[Page images and extracted text]
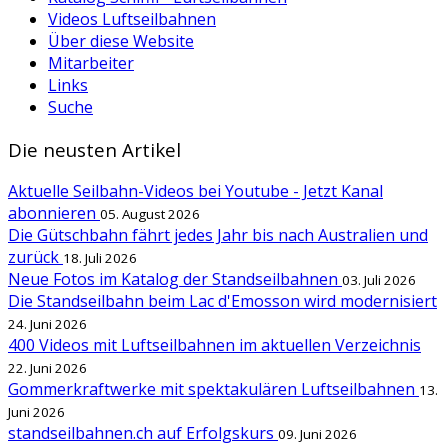
Videos Luftseilbahnen
Über diese Website
Mitarbeiter
Links
Suche
Die neusten Artikel
Aktuelle Seilbahn-Videos bei Youtube - Jetzt Kanal
abonnieren
05. August 2026
Die Gütschbahn fährt jedes Jahr bis nach Australien und
zurück
18. Juli 2026
Neue Fotos im Katalog der Standseilbahnen
03. Juli 2026
Die Standseilbahn beim Lac d'Emosson wird modernisiert
24. Juni 2026
400 Videos mit Luftseilbahnen im aktuellen Verzeichnis
22. Juni 2026
Gommerkraftwerke mit spektakulären Luftseilbahnen
13.
Juni 2026
standseilbahnen.ch auf Erfolgskurs
09. Juni 2026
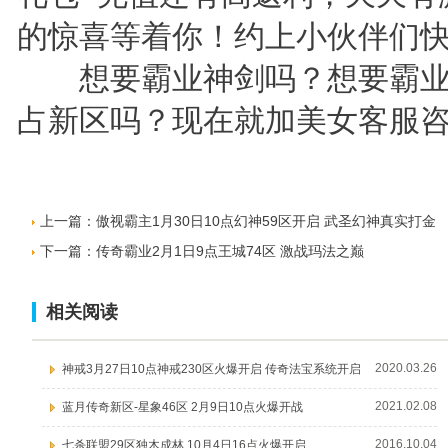
的惊喜等着你！约上小伙伴们
想要霸业神剑吗？想要霸业
占新区吗？现在就加美女客服
上一篇：
傲视霸主1月30日10点幻神59区开启 武圣幻神真实打金
下一篇：
传奇霸业2月1日9点王城74区 激战玛法之巅
相关阅读
2020.03.26
神戒3月27日10点神戒230区火爆开启 传奇法宝系统开启
2021.02.08
蓝月传奇新区-星象46区 2月9日10点火爆开战
2016.10.04
七杀联盟29区独木成林 10月4日16点火爆开启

- _Task requirements_
Only the lines from the one containing "蓝月传奇新区-星象46区 2月9日10点火爆开战" through the last line above belong in your answer. Retype them exactly.

- _Output_
蓝月传奇新区-星象46区 2月9日10点火爆开战
2016.10.04
七杀联盟29区独木成林 10月4日16点火爆开启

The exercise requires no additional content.